Read more tips for using social media.

AN INSIGHT ON HOW NEWS STORIES ARE STRUCTURED

Journalists, especially in print and online, tend to use what’s known as the ‘inverted pyramid’ technique to structure a story. Basically, this generally involves the most important or newsworthy bit first, followed by supporting information, then quotes from both ‘sides’ and possibly (space or time permitting) a concluding bit. From a news perspective, you want your view to be the at the top of the inverted pyramid and one way to help put it there is to be the one who brings the issue to the journalist.

Technically speaking, news stories on controversial matters should present both sides of the story. However, it is not clear why anything involving firearms automatically seems to fall into that category. For instance, whenever a car manufacturer releases a new car, we don’t see a mass of articles from road safety organisations decrying the new vehicle as yet another way for people to irresponsibly drive at more than 200kph.

Generally speaking, any journalist who is also a SSAA member would never have approached an anti-gun organisation for comment in a news story about firearms, but neither would they personally have approached the SSAA – because as a member, it’s a conflict of interest. So ironically, despite being in one the best places to help get the message out about how great shooting is and how law-abiding gun owners are not nutters or terrorists, in many respects any journalist who is a SSAA member is actually quite limited in what they can do besides pointing colleagues towards the SSAA when they are doing a story about guns.

Perhaps a lot of the anti-gun bias in the media is people (readers and viewers) misreading or misinterpreting facts. If you take something such as “The Adler lever-action shotgun can fire eight shots in eight seconds” or “a .308 rifle can shoot through a tree trunk”, that’s factually correct and a journalist who reports that is not stating anything untrue. However, a lot of people are going to interpret that as “Gosh, that’s a lot of shots in not a lot of seconds/an awful lot of power. Why would anyone need that unless they were doing something untoward?”

Most journalists don’t know anything about guns because it’s just not something they deal with every day and guns can be an incredibly esoteric subject even to people who are lifelong enthusiasts. Also, journalists have to come up to speed on many different subjects very quickly indeed. They are not going to do a lot of investigation to find out of a .308 rifle is a pretty standard hunting calibre or a something that belongs in a James Bond movie.

Finally, journalists across Australia work under a huge and often unbelievable amount of stress and pressure, and for considerably less money than you think. There is incredible pressure to break news first, ahead of the competition, and newsrooms are generally chronically understaffed. There just is not the time to do a lot of in-depth research beyond fact-checking and things like that.

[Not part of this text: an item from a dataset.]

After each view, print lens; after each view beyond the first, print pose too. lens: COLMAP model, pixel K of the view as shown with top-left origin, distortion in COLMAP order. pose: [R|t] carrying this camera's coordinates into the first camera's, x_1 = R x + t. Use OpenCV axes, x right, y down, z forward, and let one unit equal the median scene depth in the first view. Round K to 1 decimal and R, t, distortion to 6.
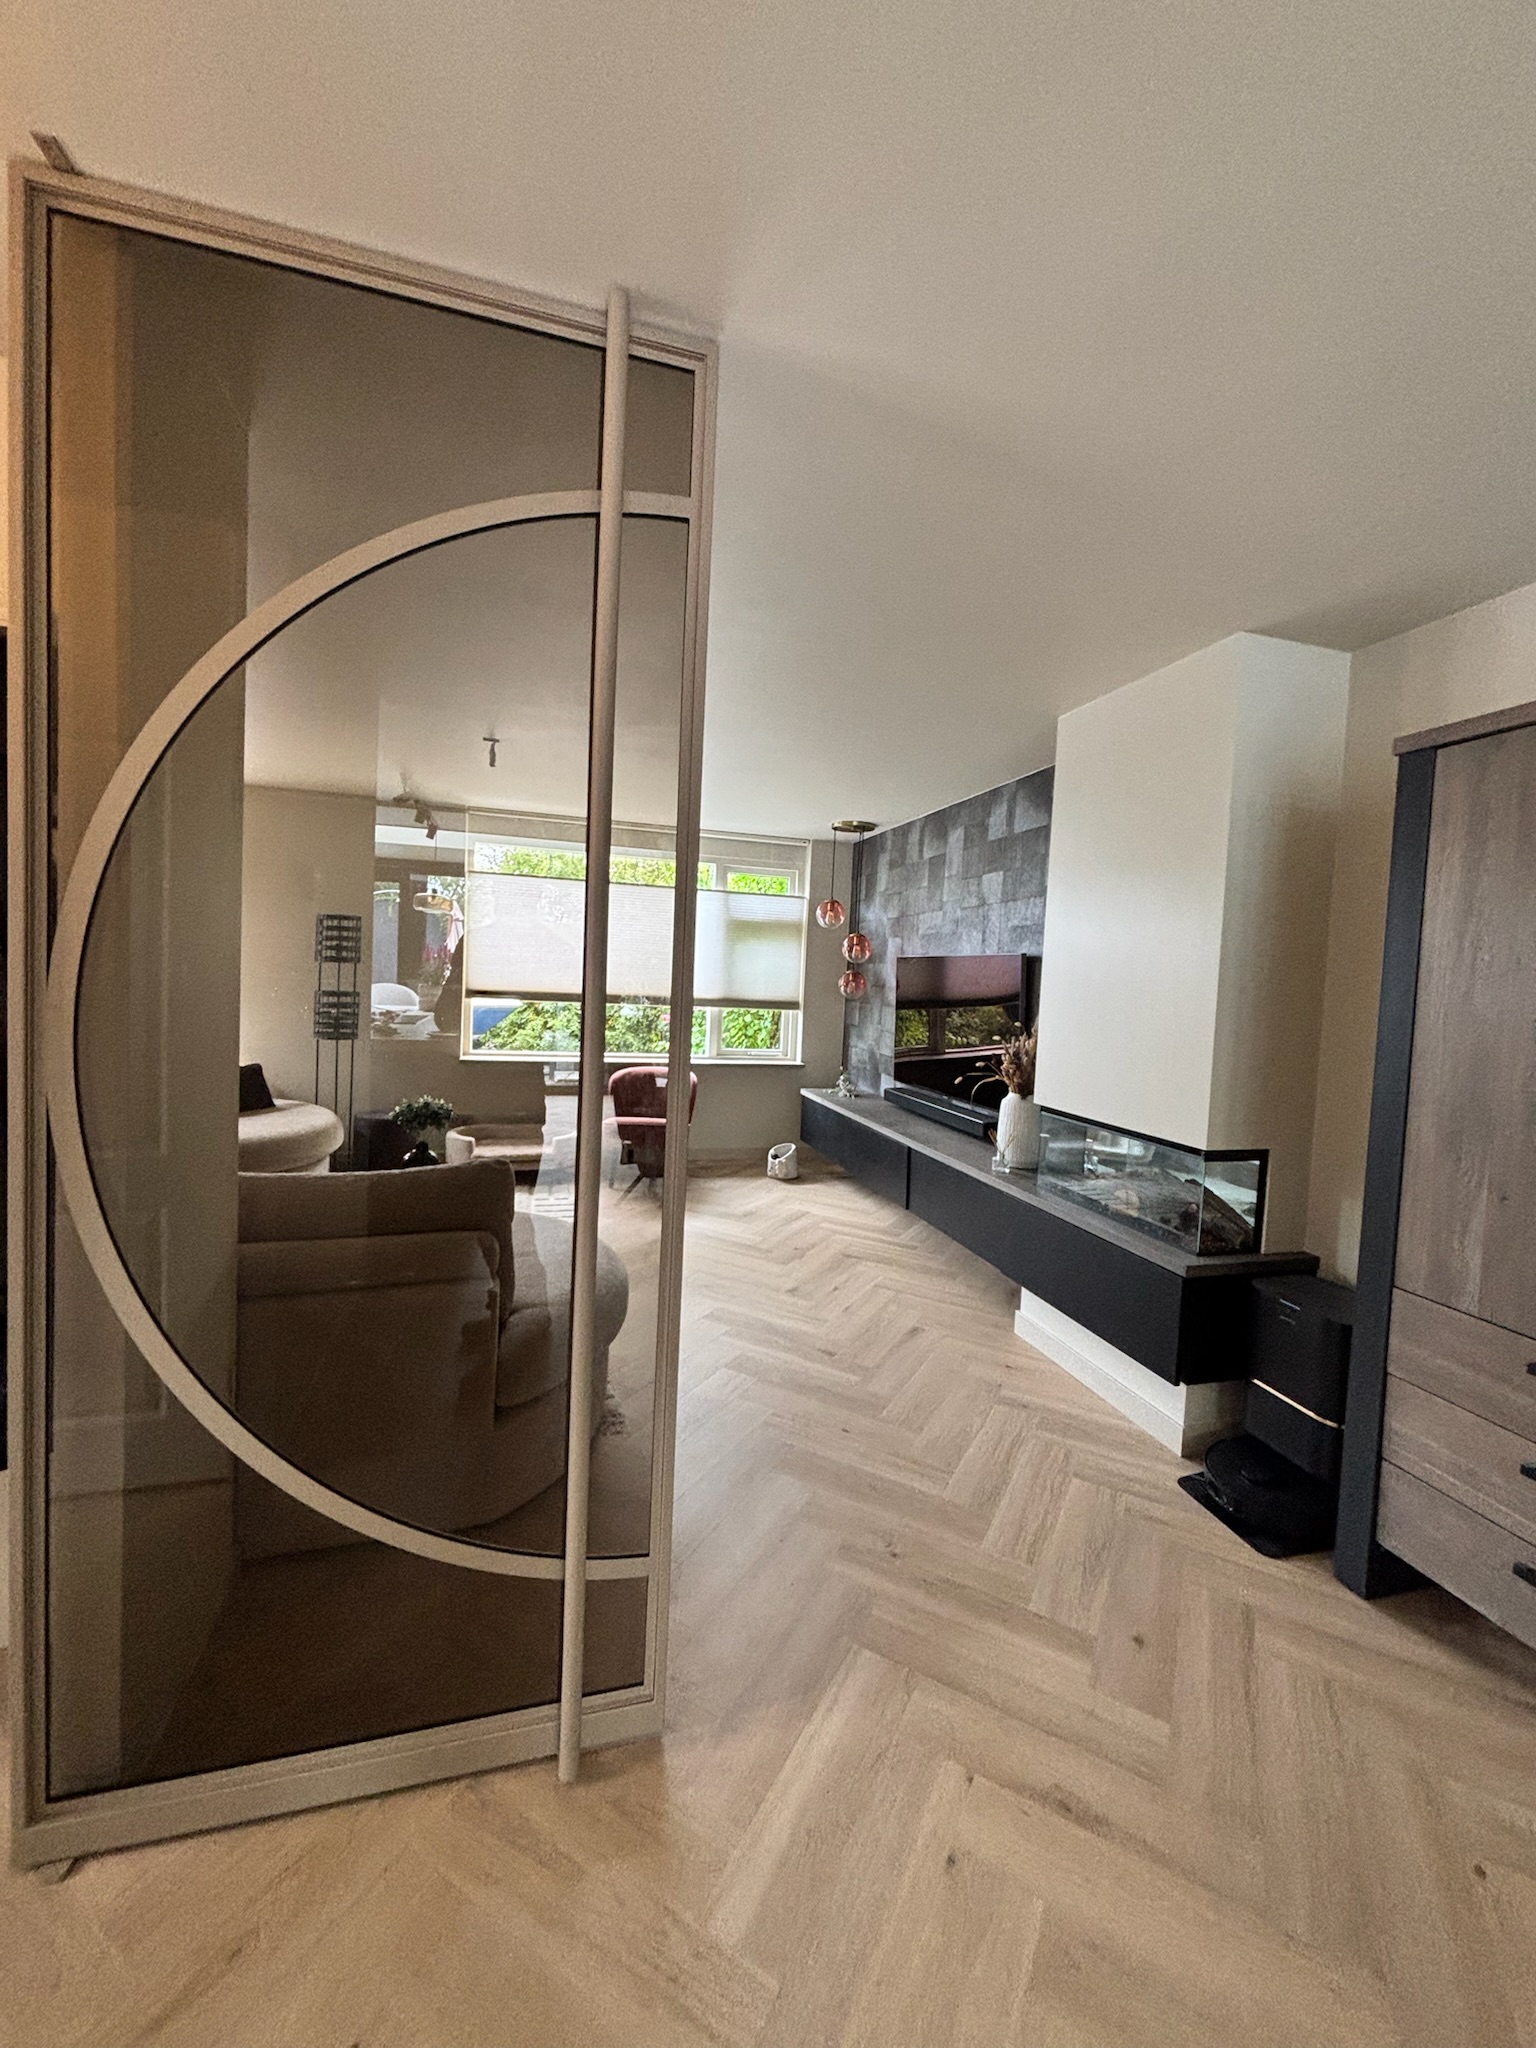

That does not excuse deliberate anti-gun bias where it appears, but generally, most journalists are too busy, too stressed and too underpaid to become involved in elaborate anti-gun agenda-pushing (even if they hate guns) for the simple reason they, like most other people, don’t give firearms ownership much thought until guns feature in the news. This is likely to be the case because someone who should not have a gun (and almost certainly was not allowed to in the first place) has done something unpleasant with it.